スキとキライの間に
第2回目は、ゆうこさんの「スキ」と「キライ」について語った文章です。
私たちはついつい自分の好みを表明してしまいます。とんでもなくイジワルになっている時は、相手に聞こえるようにあなたなんか嫌いだと言ってしまう。
言った当座はザマーミロという気がするだろうし、あいつにガツンと言ってやったとセイセイしていることでしょう。でも、時間がたつと、それでいいのかと気になったり、そんなことをした自分がイヤになってしまったりすることもあるでしょう。
怒りに身を任せるのは、ある意味楽だし、スカッと瞬間はするでしょう。
でも、私たちは何もかもが思うように進んだり、心の中をすべて吐き出したらセイセイするかもしれないけど、あとから反省もするものだと学習していくのです。

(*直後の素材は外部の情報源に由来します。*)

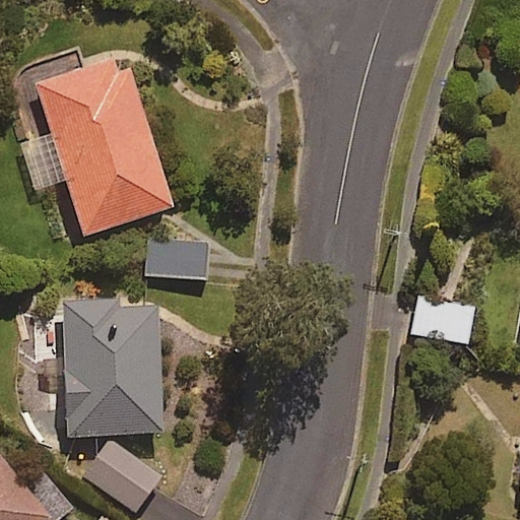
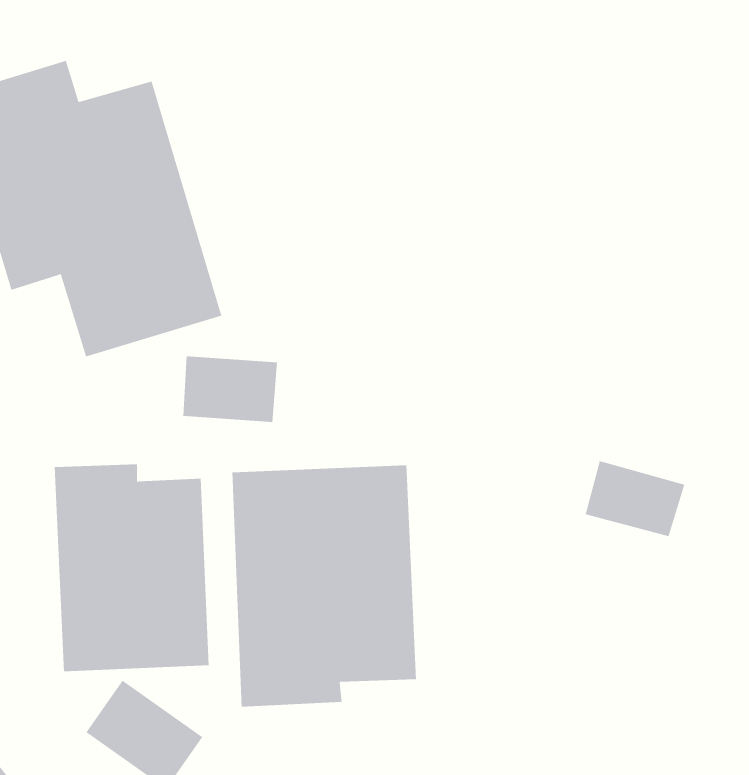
building: none -> [232,464,416,707]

だから、あまり相手に直接批判をぶつけないし、それをするのが相手のためになる、自分は間違っていない(それもあやしいものですが)という時にだけ、相手の批判を言うように変わっていきます。
そして、次の文章のように、すべてはつながっていて、キライだと排除しようとしたものと自分はつながっているし、スキだと思っていたところにも、キライに属するものが出てくることだってあるのだと知るのです。なかなかムズカシイもんですね。
* スキ・キライについて思うこと Y・M
私には、スキなものもあれば、もちろんキライなものもある。でも、ひとことでキライいと言ってしまえばそれで終わりだが、案外そうでもない気がした。

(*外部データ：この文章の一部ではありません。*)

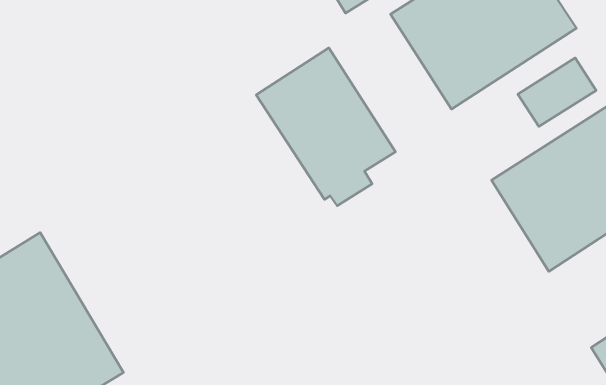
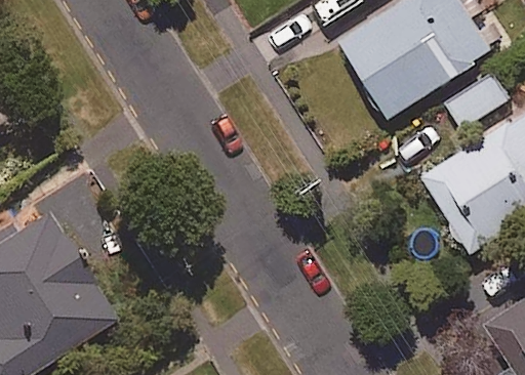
building: [256,48,395,206] -> none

私はレバーがキライだ。でも、美味しい牛肉はスキ。牛が育つには、当然のことながら心臓や肺や腸といったあらゆる臓器が必要だ。肝臓もそのひとつ。
だから、私のキライなレバーがなければ、スキな美味しい牛肉も食べられない。だから私は、レバーもスキ?
私はうしろの席の子がキライだ。授業中にぶつぶつウルサイから。でも、考えてみれば、私だって授業中に友達とおしゃべりをしてしまうことだってある。私がうしろの席の子をウルサイと思っているように、私たちのおしゃべりをウルサイと思っている人も少なからずいるはずだ。
そうすればやはり、うしろの席の子が私に嫌悪感を感じさせるように、私も他の人に、同じように嫌悪感を感じさせてはならないと気づいた。そう気づかせてくれたのは、もしかしたらうしろの席の子なのかもしれない。だからうしろの席の子も、スキ?
私は音楽がスキ。空や海がスキ。家族や友達もスキ。これらはすべて、理由なんかなくスキでいられる。
私は勉強がキライ。バッタがキライ。他にもキライなものなんてたくさんある。でも、これらもレバーやうしろの席の子みたいに、理由を探せば「スキ」がついてくるのかもしれない。
こう考えれば、人生ってそんなキライなものばかりじゃない。